(What the task requires) A verbatim reproduction of the lines below, from the line containing "The production of" through the line containing "## 3. Membrane and Cell Wall Modifications", both ends included, is the whole required output.

········

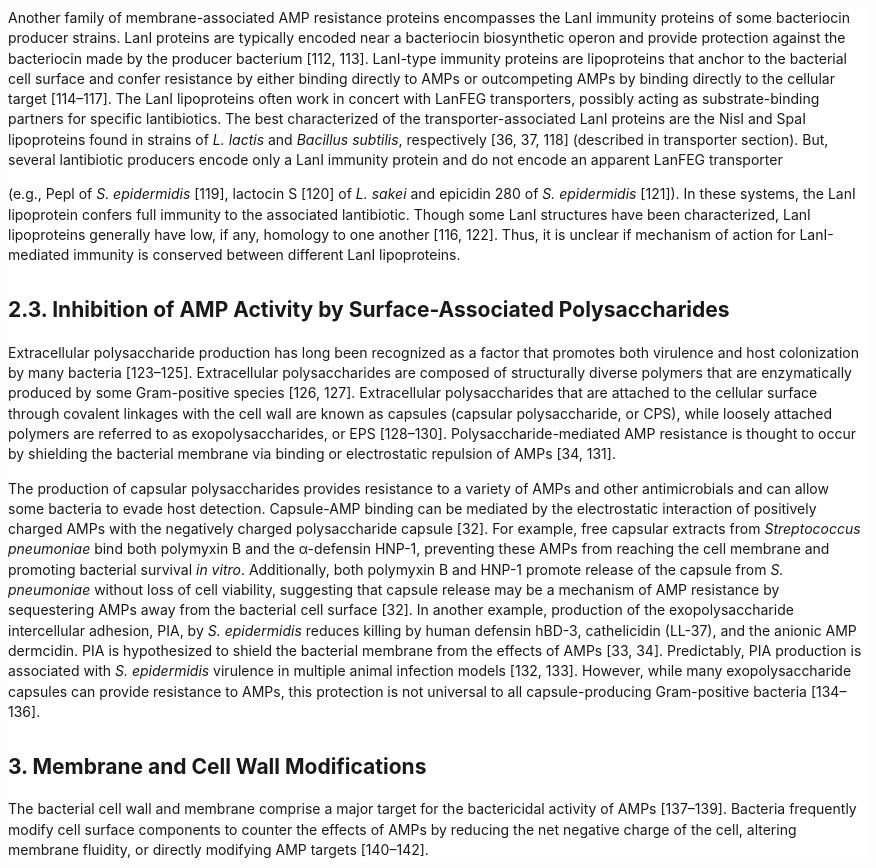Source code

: Another family of membrane-associated AMP resistance proteins encompasses the LanI immunity proteins of some bacteriocin producer strains. LanI proteins are typically encoded near a bacteriocin biosynthetic operon and provide protection against the bacteriocin made by the producer bacterium [112, 113]. LanI-type immunity proteins are lipoproteins that anchor to the bacterial cell surface and confer resistance by either binding directly to AMPs or outcompeting AMPs by binding directly to the cellular target [114–117]. The LanI lipoproteins often work in concert with LanFEG transporters, possibly acting as substrate-binding partners for specific lantibiotics. The best characterized of the transporter-associated LanI proteins are the NisI and SpaI lipoproteins found in strains of *L. lactis* and *Bacillus subtilis*, respectively [36, 37, 118] (described in transporter section). But, several lantibiotic producers encode only a LanI immunity protein and do not encode an apparent LanFEG transporter

(e.g., Pepl of *S. epidermidis* [119], lactocin S [120] of *L. sakei* and epicidin 280 of *S. epidermidis* [121]). In these systems, the LanI lipoprotein confers full immunity to the associated lantibiotic. Though some LanI structures have been characterized, LanI lipoproteins generally have low, if any, homology to one another [116, 122]. Thus, it is unclear if mechanism of action for LanI-mediated immunity is conserved between different LanI lipoproteins.

## 2.3. Inhibition of AMP Activity by Surface-Associated Polysaccharides

Extracellular polysaccharide production has long been recognized as a factor that promotes both virulence and host colonization by many bacteria [123–125]. Extracellular polysaccharides are composed of structurally diverse polymers that are enzymatically produced by some Gram-positive species [126, 127]. Extracellular polysaccharides that are attached to the cellular surface through covalent linkages with the cell wall are known as capsules (capsular polysaccharide, or CPS), while loosely attached polymers are referred to as exopolysaccharides, or EPS [128–130]. Polysaccharide-mediated AMP resistance is thought to occur by shielding the bacterial membrane via binding or electrostatic repulsion of AMPs [34, 131].

The production of capsular polysaccharides provides resistance to a variety of AMPs and other antimicrobials and can allow some bacteria to evade host detection. Capsule-AMP binding can be mediated by the electrostatic interaction of positively charged AMPs with the negatively charged polysaccharide capsule [32]. For example, free capsular extracts from *Streptococcus pneumoniae* bind both polymyxin B and the α-defensin HNP-1, preventing these AMPs from reaching the cell membrane and promoting bacterial survival *in vitro*. Additionally, both polymyxin B and HNP-1 promote release of the capsule from *S. pneumoniae* without loss of cell viability, suggesting that capsule release may be a mechanism of AMP resistance by sequestering AMPs away from the bacterial cell surface [32]. In another example, production of the exopolysaccharide intercellular adhesion, PIA, by *S. epidermidis* reduces killing by human defensin hBD-3, cathelicidin (LL-37), and the anionic AMP dermcidin. PIA is hypothesized to shield the bacterial membrane from the effects of AMPs [33, 34]. Predictably, PIA production is associated with *S. epidermidis* virulence in multiple animal infection models [132, 133]. However, while many exopolysaccharide capsules can provide resistance to AMPs, this protection is not universal to all capsule-producing Gram-positive bacteria [134–136].

## 3. Membrane and Cell Wall Modifications

The bacterial cell wall and membrane comprise a major target for the bactericidal activity of AMPs [137–139]. Bacteria frequently modify cell surface components to counter the effects of AMPs by reducing the net negative charge of the cell, altering membrane fluidity, or directly modifying AMP targets [140–142].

········

(The completed task)
The production of capsular polysaccharides provides resistance to a variety of AMPs and other antimicrobials and can allow some bacteria to evade host detection. Capsule-AMP binding can be mediated by the electrostatic interaction of positively charged AMPs with the negatively charged polysaccharide capsule [32]. For example, free capsular extracts from *Streptococcus pneumoniae* bind both polymyxin B and the α-defensin HNP-1, preventing these AMPs from reaching the cell membrane and promoting bacterial survival *in vitro*. Additionally, both polymyxin B and HNP-1 promote release of the capsule from *S. pneumoniae* without loss of cell viability, suggesting that capsule release may be a mechanism of AMP resistance by sequestering AMPs away from the bacterial cell surface [32]. In another example, production of the exopolysaccharide intercellular adhesion, PIA, by *S. epidermidis* reduces killing by human defensin hBD-3, cathelicidin (LL-37), and the anionic AMP dermcidin. PIA is hypothesized to shield the bacterial membrane from the effects of AMPs [33, 34]. Predictably, PIA production is associated with *S. epidermidis* virulence in multiple animal infection models [132, 133]. However, while many exopolysaccharide capsules can provide resistance to AMPs, this protection is not universal to all capsule-producing Gram-positive bacteria [134–136].

## 3. Membrane and Cell Wall Modifications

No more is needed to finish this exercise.